RALEIGH — Like the federal government, state governments have adopted policies that undermine efforts to secure low-cost and reliable energy sources. States have created numerous obstacles to developing low-cost energy, and even outright mandated the use of expensive and unreliable forms of energy.

The stated goal of these policies is to fight global warming. However, even if the United States drastically reduced its carbon-dioxide emissions, there would be no meaningful effect on global temperature. The idea that emissions reductions in the U.S. can heal the planet, while China’s and India’s emissions grow unchecked, is absurd.

Further, there hasn’t been global warming since 1995. In fact, since 2001, there’s been a decline in global temperatures even as atmospheric carbon-dioxide levels have risen.

There are three simple things that states can do to develop sound energy policy.

First, states should allow utility companies to use the least expensive and most reliable sources of electricity. Unfortunately, about 35 states mandate that utility companies generate some electricity from renewable energy sources, such as solar and wind power. These mandates, called renewable-portfolio standards, drive up electricity costs and undermine the reliability of the electricity grid.

There’s no great mystery as to why these mandates exist. If mandates didn’t exist, utility companies wouldn’t buy electricity from these sources — primarily because they are unreliable and expensive.

Second, states need to stop blocking the development of low-cost and reliable electricity sources, such as nuclear power. Across the country, many states make it difficult if not impossible to build nuclear power plants.

According to the Energy Information Administration, a new advanced nuclear power plant costs about 32 percent less, in dollars per megawatt hour, than a new onshore wind power plant.

There’s no electricity source more reliable than nuclear power. It has a capacity factor of about 90 percent. This means that it generates 90 percent of the total electricity it technically can generate. In comparison, wind power only has a capacity factor of about 30 percent, largely because the wind doesn’t blow at the right speeds all the time.

Third, coastal states, in particular, need to take a leadership role in promoting offshore drilling. Now that federal moratoria have been lifted, states can be the driving force for increased domestic oil and natural-gas production. In the areas currently off-limits to drilling, the United States Department of the Interior estimates that there’s about 18 billion barrels of oil. Based on current numbers, this would be equivalent to 32 years’ worth of imports from Saudi Arabia.

There’s an estimated 76 trillion cubic feet of natural gas — equal to 19 years’ worth of natural-gas imports.

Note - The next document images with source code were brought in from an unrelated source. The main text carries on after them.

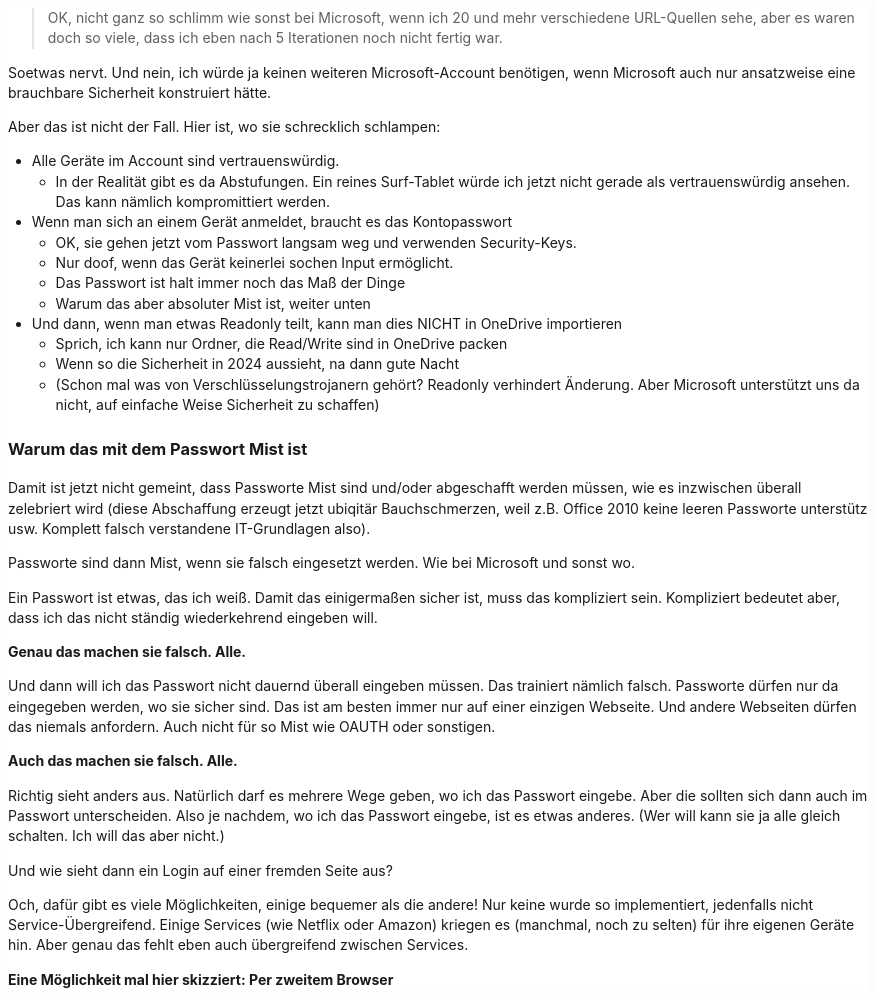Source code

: > OK, nicht ganz so schlimm wie sonst bei Microsoft, wenn ich 20 und mehr verschiedene
> URL-Quellen sehe, aber es waren doch so viele, dass ich eben nach 5 Iterationen
> noch nicht fertig war.

Soetwas nervt.  Und nein, ich würde ja keinen weiteren Microsoft-Account benötigen,
wenn Microsoft auch nur ansatzweise eine brauchbare Sicherheit konstruiert hätte.

Aber das ist nicht der Fall.  Hier ist, wo sie schrecklich schlampen:

- Alle Geräte im Account sind vertrauenswürdig.
  - In der Realität gibt es da Abstufungen.  Ein reines Surf-Tablet würde ich jetzt nicht
    gerade als vertrauenswürdig ansehen.  Das kann nämlich kompromittiert werden.
- Wenn man sich an einem Gerät anmeldet, braucht es das Kontopasswort
  - OK, sie gehen jetzt vom Passwort langsam weg und verwenden Security-Keys.
  - Nur doof, wenn das Gerät keinerlei sochen Input ermöglicht.
  - Das Passwort ist halt immer noch das Maß der Dinge
  - Warum das aber absoluter Mist ist, weiter unten
- Und dann, wenn man etwas Readonly teilt, kann man dies NICHT in OneDrive importieren
  - Sprich, ich kann nur Ordner, die Read/Write sind in OneDrive packen
  - Wenn so die Sicherheit in 2024 aussieht, na dann gute Nacht
  - (Schon mal was von Verschlüsselungstrojanern gehört?  Readonly verhindert Änderung.
    Aber Microsoft unterstützt uns da nicht, auf einfache Weise Sicherheit zu schaffen)

### Warum das mit dem Passwort Mist ist

Damit ist jetzt nicht gemeint, dass Passworte Mist sind und/oder abgeschafft werden müssen,
wie es inzwischen überall zelebriert wird (diese Abschaffung erzeugt jetzt ubiqitär
Bauchschmerzen, weil z.B. Office 2010 keine leeren Passworte unterstütz usw.
Komplett falsch verstandene IT-Grundlagen also).

Passworte sind dann Mist, wenn sie falsch eingesetzt werden.  Wie bei Microsoft und sonst wo.

Ein Passwort ist etwas, das ich weiß.  Damit das einigermaßen sicher ist, muss das kompliziert
sein.  Kompliziert bedeutet aber, dass ich das nicht ständig wiederkehrend eingeben will.

**Genau das machen sie falsch.  Alle.**

Und dann will ich das Passwort nicht dauernd überall eingeben müssen.  Das trainiert nämlich
falsch.  Passworte dürfen nur da eingegeben werden, wo sie sicher sind.  Das ist am besten
immer nur auf einer einzigen Webseite.  Und andere Webseiten dürfen das niemals anfordern.
Auch nicht für so Mist wie OAUTH oder sonstigen.

**Auch das machen sie falsch.  Alle.**

Richtig sieht anders aus.  Natürlich darf es mehrere Wege geben, wo ich das Passwort eingebe.
Aber die sollten sich dann auch im Passwort unterscheiden.  Also je nachdem, wo ich das
Passwort eingebe, ist es etwas anderes.  (Wer will kann sie ja alle gleich schalten.
Ich will das aber nicht.)

Und wie sieht dann ein Login auf einer fremden Seite aus?

Och, dafür gibt es viele Möglichkeiten, einige bequemer als die andere!  Nur keine wurde
so implementiert, jedenfalls nicht Service-Übergreifend.  Einige Services (wie Netflix
oder Amazon) kriegen es (manchmal, noch zu selten) für ihre eigenen Geräte hin.
Aber genau das fehlt eben auch übergreifend zwischen Services.

**Eine Möglichkeit mal hier skizziert:  Per zweitem Browser**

Besides reducing dependence on foreign energy sources, offshore drilling would increase the supply of oil and natural gas, thereby driving down prices.

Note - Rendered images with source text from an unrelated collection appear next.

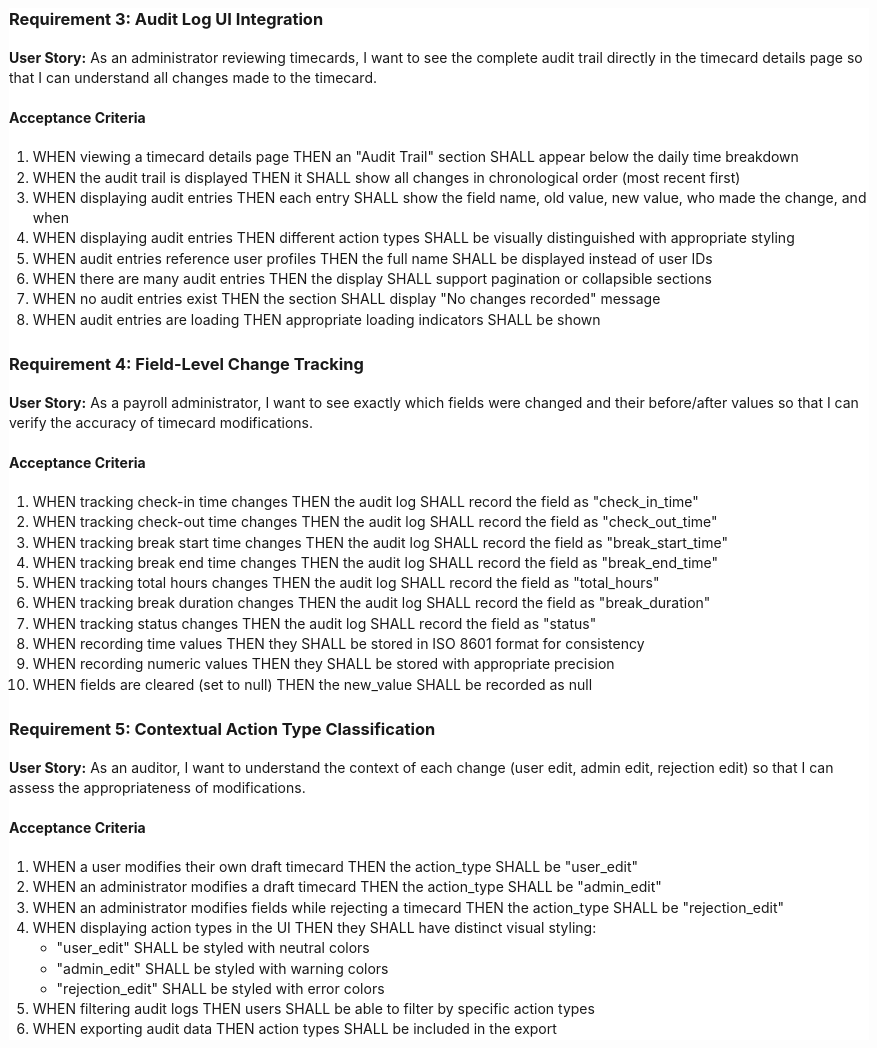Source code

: ### Requirement 3: Audit Log UI Integration

**User Story:** As an administrator reviewing timecards, I want to see the complete audit trail directly in the timecard details page so that I can understand all changes made to the timecard.

#### Acceptance Criteria

1. WHEN viewing a timecard details page THEN an "Audit Trail" section SHALL appear below the daily time breakdown
2. WHEN the audit trail is displayed THEN it SHALL show all changes in chronological order (most recent first)
3. WHEN displaying audit entries THEN each entry SHALL show the field name, old value, new value, who made the change, and when
4. WHEN displaying audit entries THEN different action types SHALL be visually distinguished with appropriate styling
5. WHEN audit entries reference user profiles THEN the full name SHALL be displayed instead of user IDs
6. WHEN there are many audit entries THEN the display SHALL support pagination or collapsible sections
7. WHEN no audit entries exist THEN the section SHALL display "No changes recorded" message
8. WHEN audit entries are loading THEN appropriate loading indicators SHALL be shown

### Requirement 4: Field-Level Change Tracking

**User Story:** As a payroll administrator, I want to see exactly which fields were changed and their before/after values so that I can verify the accuracy of timecard modifications.

#### Acceptance Criteria

1. WHEN tracking check-in time changes THEN the audit log SHALL record the field as "check_in_time"
2. WHEN tracking check-out time changes THEN the audit log SHALL record the field as "check_out_time"
3. WHEN tracking break start time changes THEN the audit log SHALL record the field as "break_start_time"
4. WHEN tracking break end time changes THEN the audit log SHALL record the field as "break_end_time"
5. WHEN tracking total hours changes THEN the audit log SHALL record the field as "total_hours"
6. WHEN tracking break duration changes THEN the audit log SHALL record the field as "break_duration"
7. WHEN tracking status changes THEN the audit log SHALL record the field as "status"
8. WHEN recording time values THEN they SHALL be stored in ISO 8601 format for consistency
9. WHEN recording numeric values THEN they SHALL be stored with appropriate precision
10. WHEN fields are cleared (set to null) THEN the new_value SHALL be recorded as null

### Requirement 5: Contextual Action Type Classification

**User Story:** As an auditor, I want to understand the context of each change (user edit, admin edit, rejection edit) so that I can assess the appropriateness of modifications.

#### Acceptance Criteria

1. WHEN a user modifies their own draft timecard THEN the action_type SHALL be "user_edit"
2. WHEN an administrator modifies a draft timecard THEN the action_type SHALL be "admin_edit"
3. WHEN an administrator modifies fields while rejecting a timecard THEN the action_type SHALL be "rejection_edit"
4. WHEN displaying action types in the UI THEN they SHALL have distinct visual styling:
   - "user_edit" SHALL be styled with neutral colors
   - "admin_edit" SHALL be styled with warning colors
   - "rejection_edit" SHALL be styled with error colors
5. WHEN filtering audit logs THEN users SHALL be able to filter by specific action types
6. WHEN exporting audit data THEN action types SHALL be included in the export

States also would directly benefit from removing obstacles to offshore drilling; they would share in the royalties from offshore leases. An estimate by the House Natural Resources Committee’s Republican staff indicated that North Carolina would receive about $24 billion over a 30- to 40-year period.

Energy is the lifeblood of our nation. It keeps our factories humming, computer disks whirring, and telecoms crackling. It allows us to cool ourselves in the summer and warm ourselves in the winter.

While the federal government continues to look for ways to drive up energy costs through proposals such as cap-and-trade, the states don’t have to join in. They can take the lead and once again commit themselves to policies that enhance energy supplies and lower energy costs.

Daren Bakst is legal and regulatory analyst for the John Locke Foundation.